You often hear the statistic that our region receives an average of 18"-20" of snow each winter season. This is indeed true. But does this average truly convey the actual behavior of a typical snow season? Far from it.
This past week, the NWS released a simple graph, showing annual snowfall recorded at D.C.'s Reagan National Airport, from 1992 through 2011. A graph for BWI looks very similar, with slightly higher amounts across the board. Here is the graph, which is called a time series chart:
Washington's annual snow has varied anywhere from nearly zilch (1997-1998, 2011-2012) to 50"-60" (1995-1996; 2009-2010).

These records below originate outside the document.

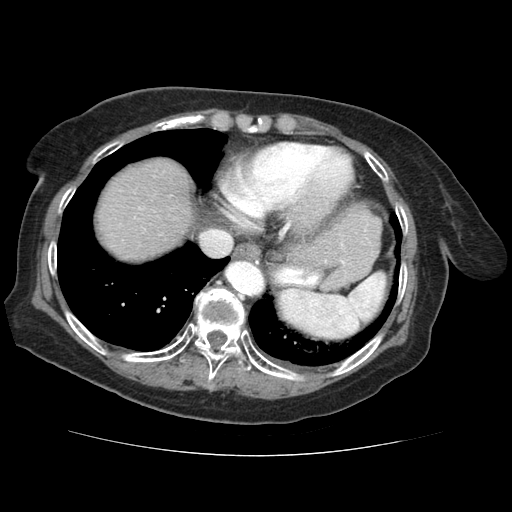
Contrast-enhanced abdominal CT (liver protocol), one axial slice; reconstruction kernel STANDARD; 120 kVp; soft-tissue window (W 400 / L 40 HU); 2.5 mm slice thickness; 512 × 512 image matrix. From the clinical record (not read from this slice): diagnosis: hepatocellular carcinoma (patient treated with transarterial chemoembolisation; whether this scan precedes or follows treatment is not stated here); TNM stage (as recorded): Stage-IVB; Child-Pugh class: A.
Outlined on this slice (semi-automatically segmented with operator editing):
- liver parenchyma outside the tumour (the mass and vessels are separate outlines, so this box may not span the whole liver): bounding box (x1, y1, x2, y2) in pixels: (98, 158, 192, 260)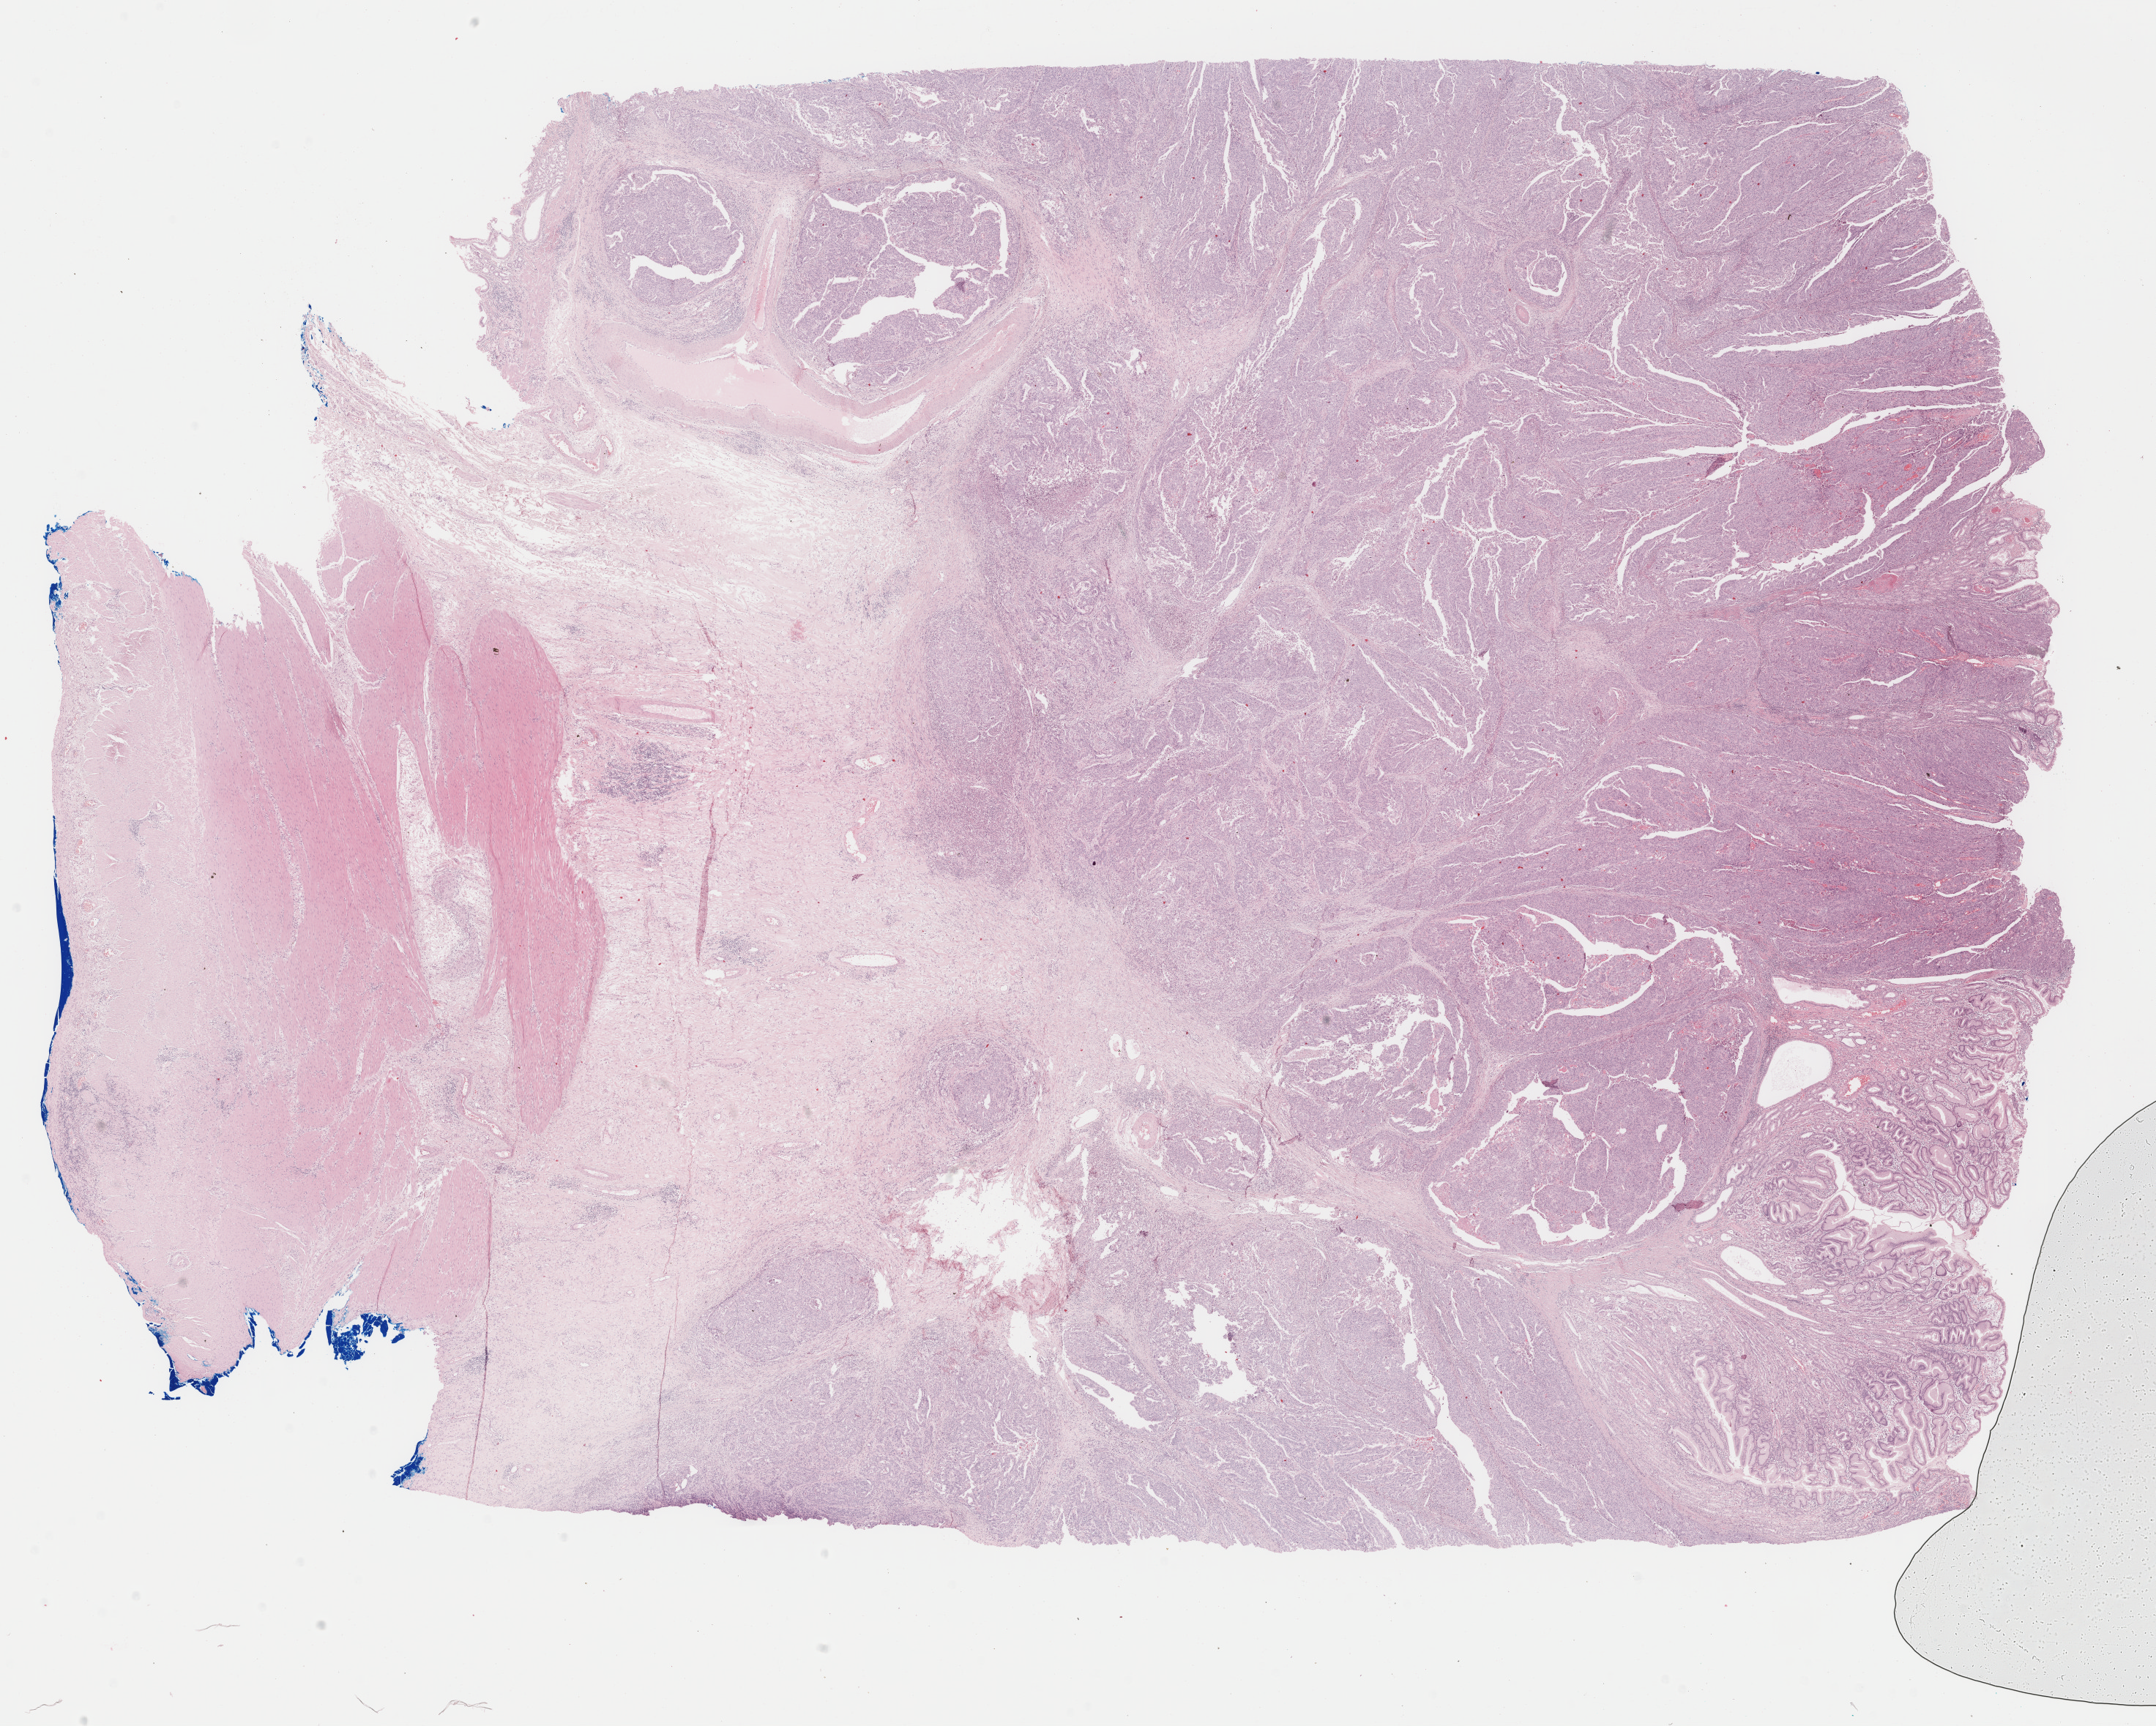
Digitized H&E-stained tissue section (whole slide), low-resolution overview of the scanned area, about 23.4 x 18.7 mm (slide scanned at 40x). Formalin-fixed paraffin-embedded (FFPE) diagnostic section. Sample: primary tumour, stomach. Male patient; age at initial diagnosis 57 years. Histologic grade: G3 (poorly differentiated).
Lymph nodes positive (case pathology): 0 of 20 examined. Histologic diagnosis: Tubular adenocarcinoma (fundus of stomach). AJCC pathologic stage: IIA.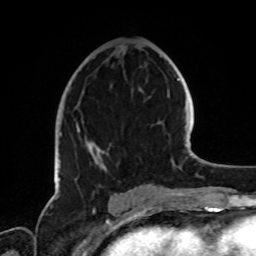
Breast MRI, one axial slice; position 39 of 72 along the scan axis; cropped to one breast; dynamic contrast-enhanced series, time point 2 of 8 at this slice position (early post-contrast); 1.5 T; TE 4.2 ms, TR 7 ms; 256 × 256 image matrix, field of view 185 × 185 mm. Female patient.
Annotated regions visible in this slice (semi-automatically segmented with operator editing):
- enhancing-tissue mask used for the functional tumour volume (all voxels passing the contrast-enhancement thresholds inside the analysis volume; usually the tumour): bounding box (x1, y1, x2, y2) in pixels: (58, 123, 109, 182)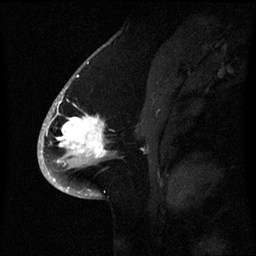
Breast MRI (dynamic contrast-enhanced), one sagittal slice; slice 37 of 60 in the series (ordered by position); dynamic contrast-enhanced series, image 2 of 3 at this slice position (ordered by acquisition); 1.5 T; TE 4.2 ms, TR 8.4 ms; 2.1 mm slice thickness; 256 × 256 image matrix, field of view 220 × 220 mm. Patient: female, 53 years. From the clinical record (not read from this slice): setting: breast cancer imaged before/during neoadjuvant chemotherapy; receptor status: HR-positive, HER2-negative.
Outlined on this slice (semi-automatic segmentation, software-assisted and operator-edited):
- analysis volume of interest (the breast-tissue region the enhancement analysis was run in; not a lesion): box from (x=52, y=90) to (x=124, y=171) px
- tumour enhancement mask (voxels above the 70 % enhancement threshold inside the analysis volume of interest): (x=57, y=90)–(x=108, y=163)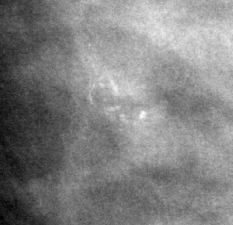
Cropped region of a digitized screen-film mammogram centred on a radiologist-marked abnormality; right breast; CC view; BI-RADS breast density category 2 (scale 1–4).
- Finding: calcifications, morphology pleomorphic, distribution clustered; BI-RADS assessment category 4; pathology result (as recorded, not read from the image): benign.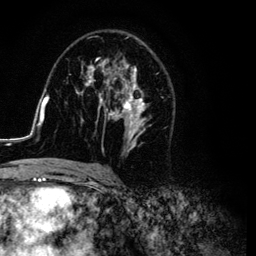
Breast MRI (dynamic contrast-enhanced), one axial slice. Slice 65 of 134 in the series (ordered by position). Cropped to one breast. Dynamic contrast-enhanced series, time point 2 of 6 at this slice position (early post-contrast). 3 T. TE 4.2 ms, TR 7.9 ms. 1.2 mm slice thickness. 256 × 256 image matrix, field of view 170 × 170 mm. Female patient.
Annotated regions visible in this slice (semi-automatically segmented with operator editing):
- enhancing-tissue mask used for the functional tumour volume (all voxels passing the contrast-enhancement thresholds inside the analysis volume; usually the tumour): bounding box <26,37,166,169> (left, top, right, bottom; pixels)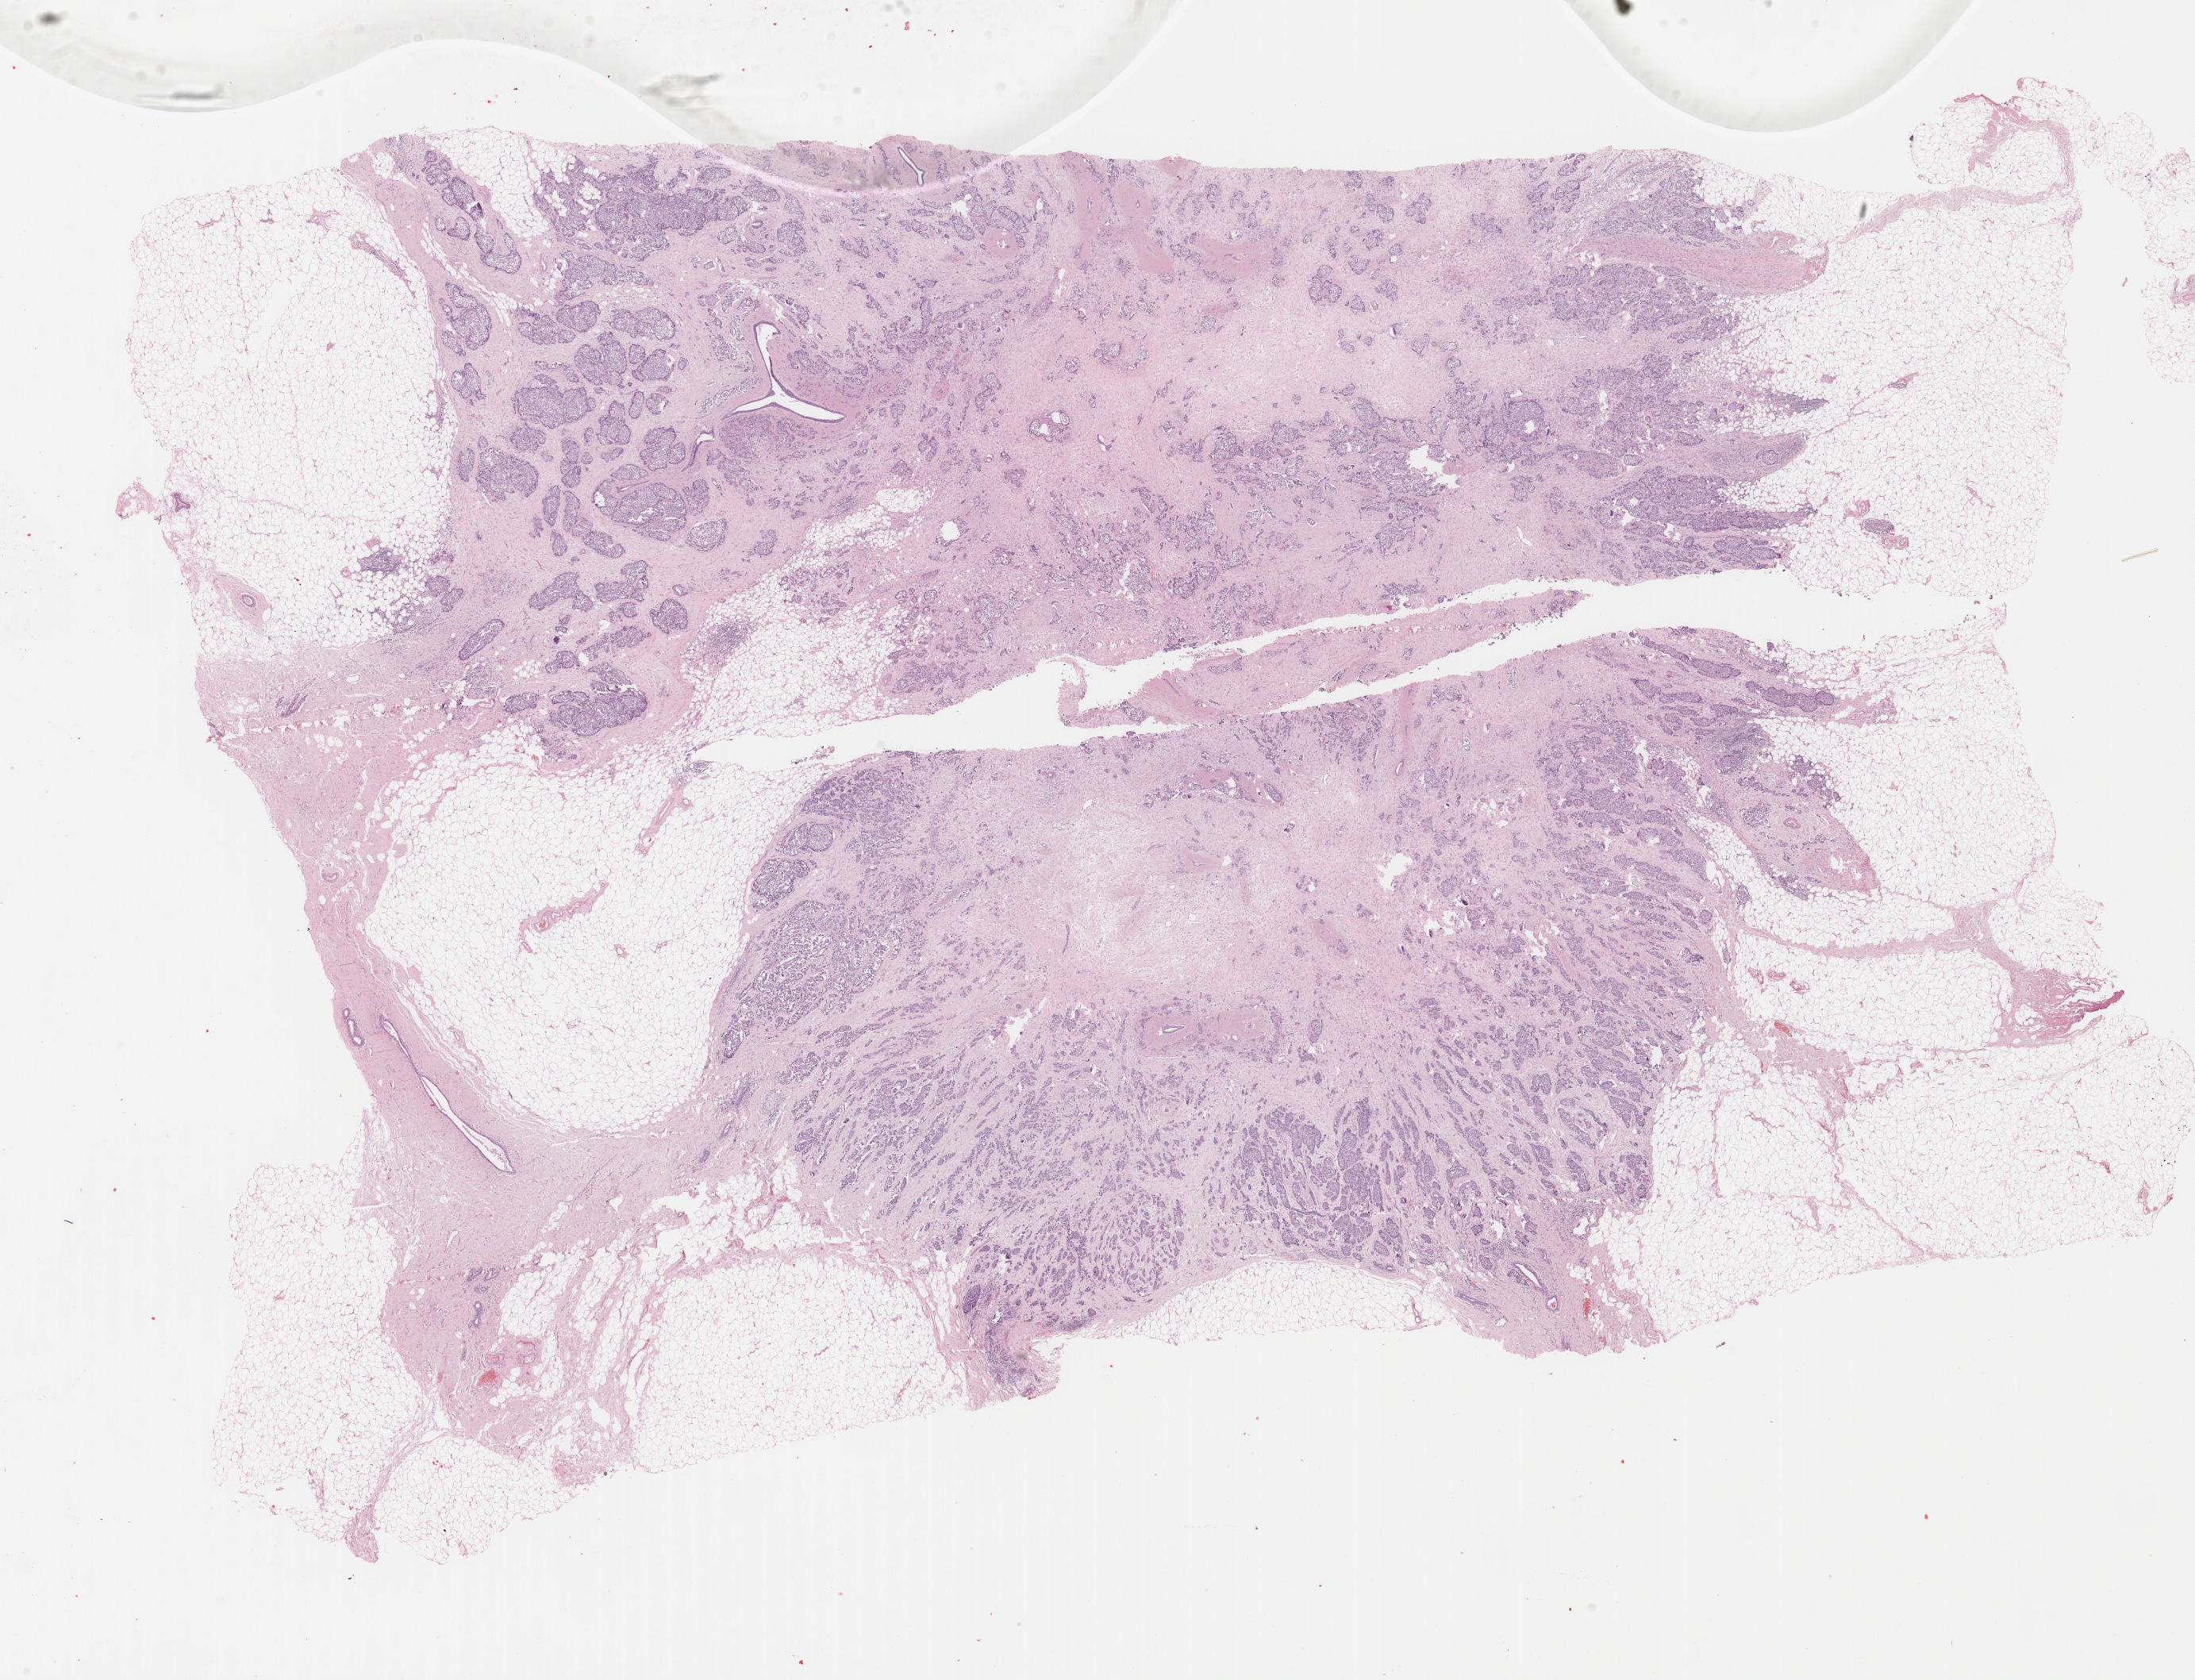
Whole-slide histology image, H&E-stained — a low-resolution overview of the entire scanned area, about 22.0 x 16.8 mm, formalin-fixed paraffin-embedded (FFPE) diagnostic section, breast, primary tumour sample. Female, age 73 years at initial diagnosis.
AJCC pathologic stage: IA (7th edition). Pathologic diagnosis: Infiltrating duct carcinoma, NOS.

There is tremendous annual variability in our seasonal snow - so much, in fact, there there is very little predictive power in trying to glean one year's expected snowfall from the previous. A "Snowmageddon" season is very often preceded or followed by a "Snow Drought" year. Basically, it's all or nothing here. Meteorologists term this type of behavior "episodic". In fact, most of our years appear to hover around the 10" annual snowfall mark.
The 18"-20" snow average is really an artifact of averaging lots of very lean years, with a very few episodes of heavy seasonal snowfall. The average creates a false expectation that our "normal" snow should be in the 18"-20" range. In fact, 17 of the 22 years above fall closer to 10" than 20". That's a big difference. So the intermittent nature of our blockbuster snow seasons has inflated an average value, to the point of conveying little meaning.
Beware, you must, of those wily statistics!